Propriété intellectuelle et industrielle
C‑650/17 (Royalty Pharma Collection Trust v Deutsches Patent- und Markenamt)
Arrêt de la 4ème chambre, 30 avril 2020
La Cour de Justice de l’Union européenne a jugé que, pour obtenir un certificat complémentaire de protection, il suffit qu’un médicament réponde à une définition fonctionnelle générale employée par l‘une des revendications du brevet de base en vigueur sans pour autant être explicitement indiqué par ce brevet. La Cour a aussi décidé qu’un produit ne bénéficie pas de la protection d’un brevet de base s’il a été développé après la date de dépôt de la demande de ce brevet au terme d’une activité inventive autonome.
Le litige concernait l’interprétation de l’article 3a) du règlement (CE) no. 469/2009 du Parlement européen et du Conseil portant sur le certificat complémentaire de protection des médicaments : un produit n’est-il protégé par le brevet de base en vigueur que lorsqu’il relève de l’objet de la protection défini par les revendications du brevet ? Suffit-il que le principe actif constituant le produit réponde à une définition fonctionnelle générale donnée par les revendications du brevet, ou bien requiert-il une indication explicite du produit pour qu’il soit considéré comme partie intégrante de la méthode protégée par ce brevet ? De plus, le requérant a aussi posé la question de savoir si un produit est protégé par le brevet de base s’il n’a été développé qu’après la date de dépôt de la demande du brevet de base dans une « activité inventive autonome ».
Royalty Pharma est titulaire d’un brevet européen (le brevet de base) qui couvre une méthode de traitement de diabète sucré, à savoir la régulation du taux de sucre dans le sang par injection d’inhibiteurs d’enzymes. En 2014, Royalty Pharma a déposé une demande d’un certificat complémentaire de protection (un CCP) pour la sitagliptine sur le fondement du brevet de base et d’une autorisation de mise sur le marché du médicament « Januvia » qui se compose de la sitagliptine. Ce dernier est un type d’inhibiteur d’un enzyme qui contribue à la régulation de taux de glucose. Le médicament a été développé par un preneur de licence dudit brevet de base après la date de dépôt de la demande de ce brevet. Le développeur a obtenu un nouveau brevet séparé pour la sitagliptine.
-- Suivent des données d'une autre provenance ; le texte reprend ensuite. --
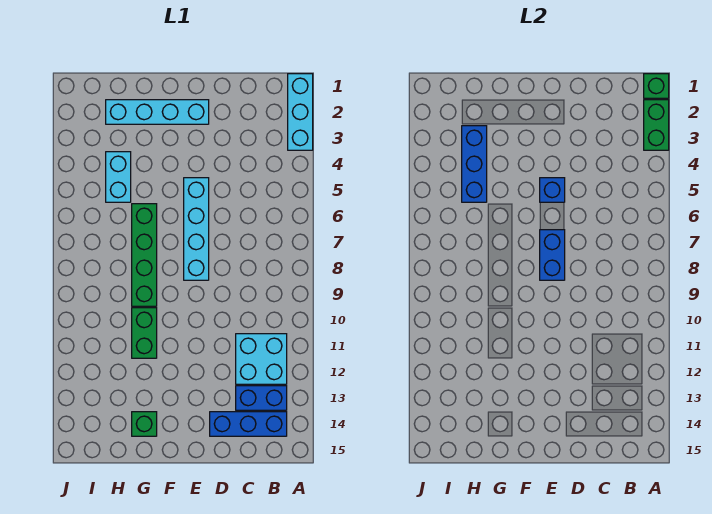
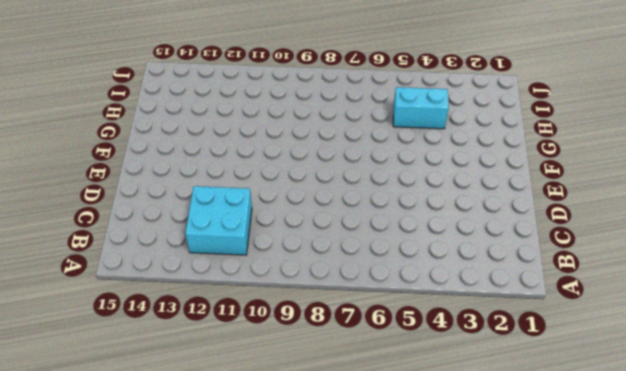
none -> cyan 1x3 brick [288,74,313,150]
none -> blue 1x2 brick [236,386,287,410]
none -> blue 1x3 brick [210,412,287,436]

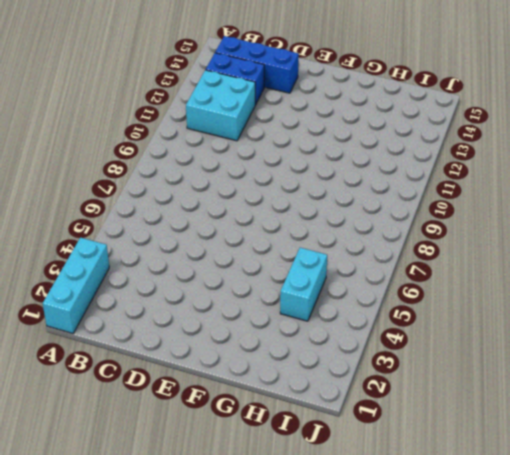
none -> cyan 1x4 brick [106,100,209,124]
none -> cyan 1x4 brick [184,178,209,280]
none -> green 1x4 brick [132,204,157,306]

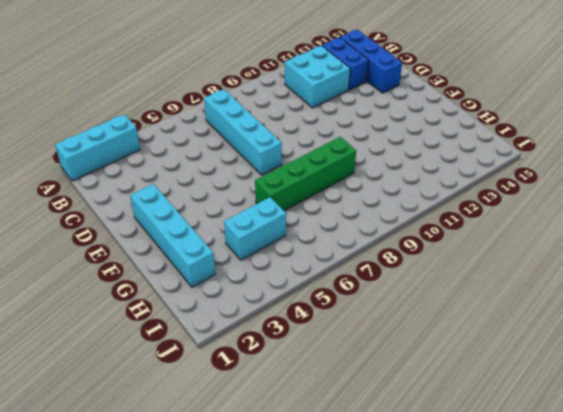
cyan 1x4 brick [204,89,282,175] -> cyan 1x4 brick turned to [184,178,209,280]
none -> green 1x2 brick [132,308,157,358]
none -> green 1x1 brick [132,412,157,436]
none -> green 1x1 brick [644,74,669,98]

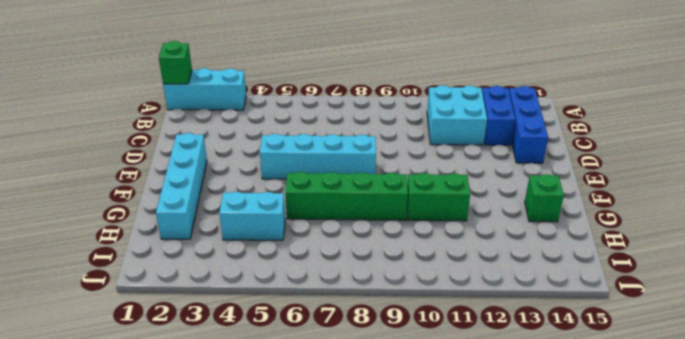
none -> green 1x2 brick [644,100,669,150]
none -> blue 1x1 brick [540,178,565,202]
none -> blue 1x2 brick [540,230,565,280]

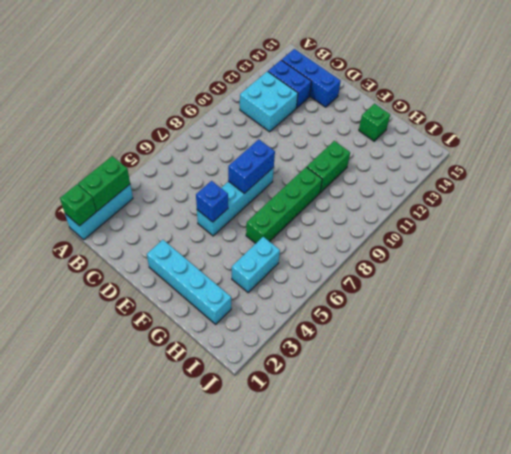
none -> blue 1x3 brick [462,126,487,202]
En 2017, l’office allemand des brevets et des marques en Allemagne (le « DPMA ») a refusé de délivrer le CCP pour la sitagliptine à Royalty Pharma sur le fondement de l’article 3 du règlement (CE) no. 469/2009. Selon le DPMA, la sitagliptine ne répond qu’à la définition fonctionnelle de l’inhibiteur donnée par les revendications du brevet de base, mais celui-ci ne comporte pas la moindre divulgation spécifique du produit, de façon que le principe actif n’a pas été livré à l’homme du métier. Selon la DPMA, l’objet de la protection du brevet de base ne correspond pas au médicament développé ultérieurement et commercialisé sous le nom Januvia si bien que la demande de certificat complémentaire n’est pas justifiée. Royalty Pharma a alors formé un recours contre la décision de la DPMA devant la Cour fédérale des brevets (Bundespatentgericht) qui a sursis à statuer et a posé les questions susmentionnées à la Cour de Justice.
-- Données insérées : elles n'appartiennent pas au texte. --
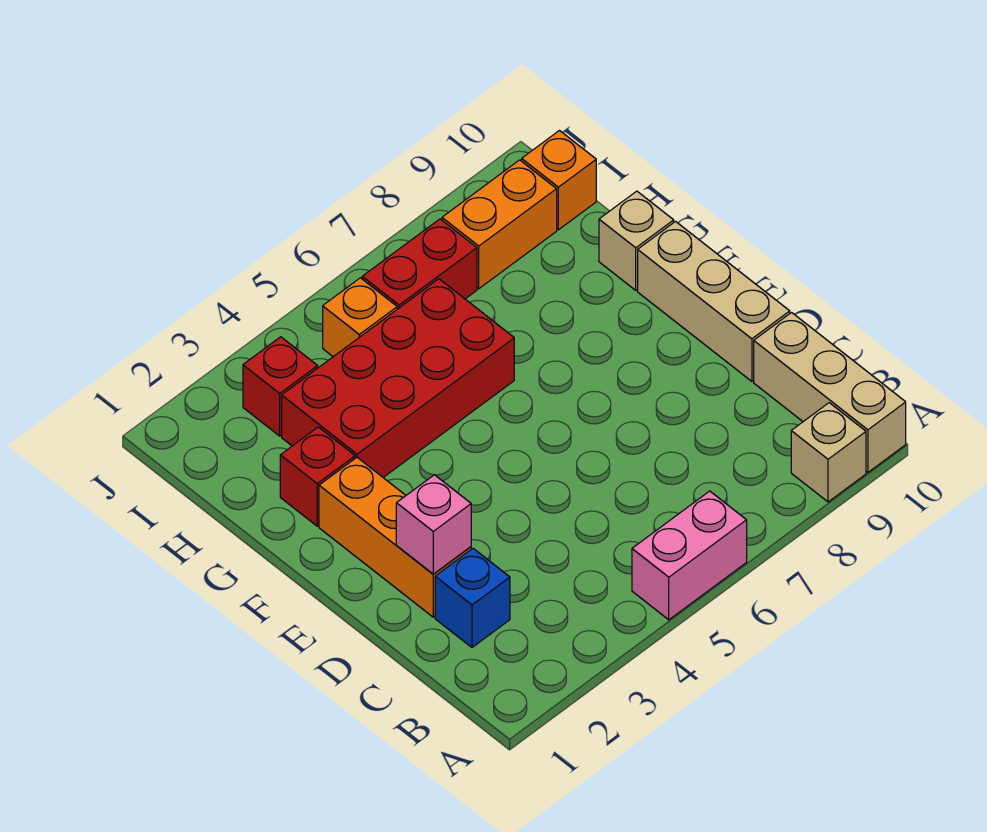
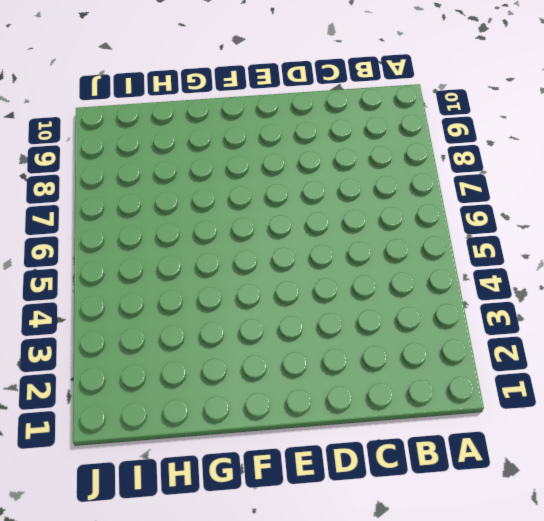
none -> pink 1x2 brick [632,491,747,620]
none -> tan 1x1 brick [791,403,866,502]
none -> tan 1x3 brick [754,313,906,472]

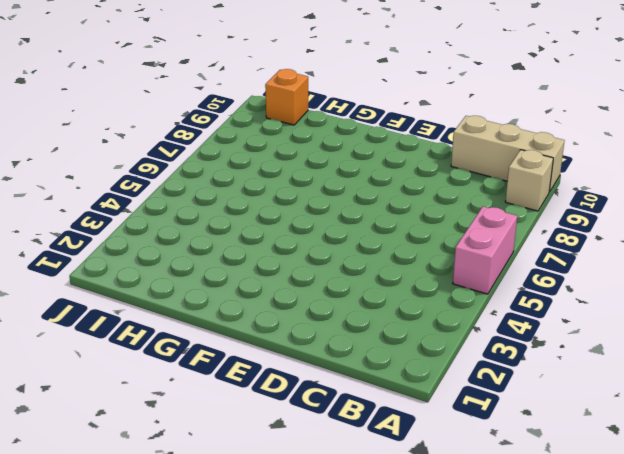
none -> blue 1x1 brick [435,548,510,647]
none -> orange 1x3 brick [319,458,471,617]
none -> tan 1x3 brick [638,222,790,381]

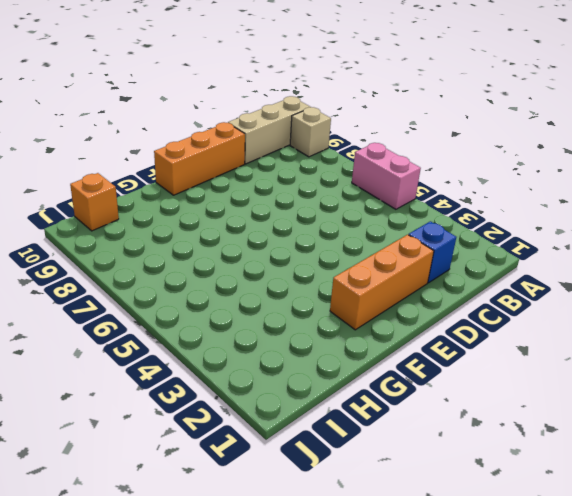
orange 1x3 brick [154,122,245,195] -> tan 1x3 brick [638,222,790,381]
none -> red 1x1 brick [280,427,355,526]
none -> red 2x4 brick [282,279,514,477]
none -> tan 1x1 brick [599,191,674,290]

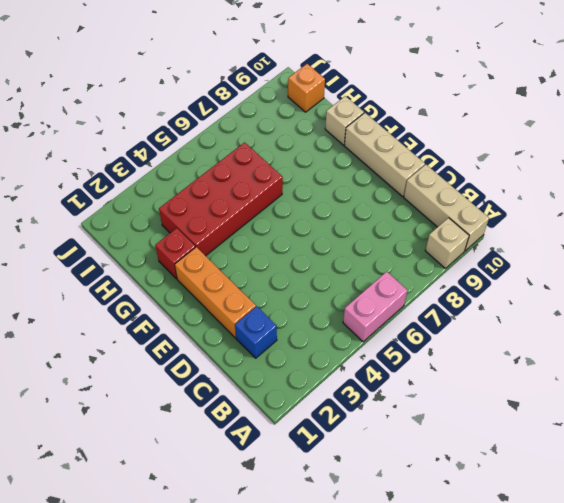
none -> red 1x1 brick [243,337,318,436]
none -> orange 1x1 brick [323,278,397,357]
none -> red 1x2 brick [362,219,477,309]

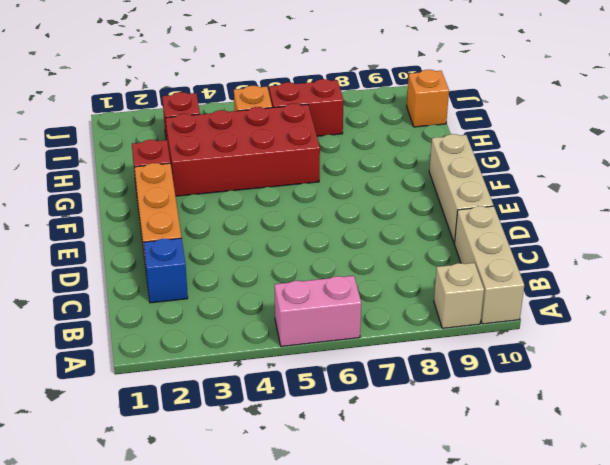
none -> tan 1x1 brick [599,191,674,290]
none -> orange 1x2 brick [442,160,557,289]
none -> pink 1x1 brick [396,475,471,574]

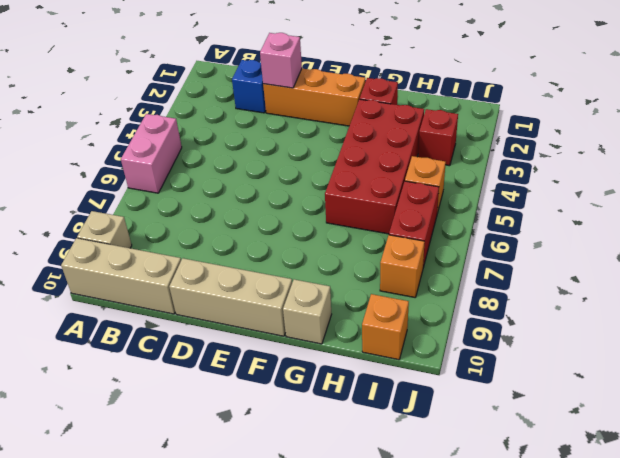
orange 1x1 brick [380,235,425,297] -> orange 1x2 brick [442,160,557,289]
La Cour a conclu qu’un produit est protégé par un brevet de base « lorsque ce produit répond à une définition fonctionnelle générale employée par l’une des revendications du brevet de base et relève nécessairement de l’invention couverte par ce brevet «. Dans la lignée du jugement Teva UK e.a. (C‑121/17), la Cour a constaté que le principe actif concerné doit être nécessairement et spécifiquement visé par les revendications du brevet, même si celles-ci sont implicites. Selon la Cour, un homme du métier doit aussi être objectivement en mesure de déduire directement et sans ambiguïté du fascicule du brevet que le produit faisant l’objet du CCP relève de l’objet de la protection de ce brevet.
De plus, la Cour a prononcé qu’un produit n’est pas protégé par un brevet de base s’il a été développé après la date de dépôt de la demande de celui-ci « au terme d’une activité inventive autonome ». Le Cour a ainsi fait valoir qu’en l’espèce, la délivrance d’un CCP pourrait permettre à son titulaire de bénéficier indûment d’une protection pour des résultats de recherches non connus à la date du dépôt ou de priorité du brevet. En conséquence, autoriser ce CCP serait contraire à l’objectif du règlement (EC) no 469/2009.
Ce jugement constitue un précédent qui incitera les autorités en charge de la délivrance des brevets et les cours nationales à examiner avec prudence les brevets existants dans le cadre des demandes de CCP afin que ceux-ci ne soient pas octroyés à des produits résultant d’une activité inventive et indépendante.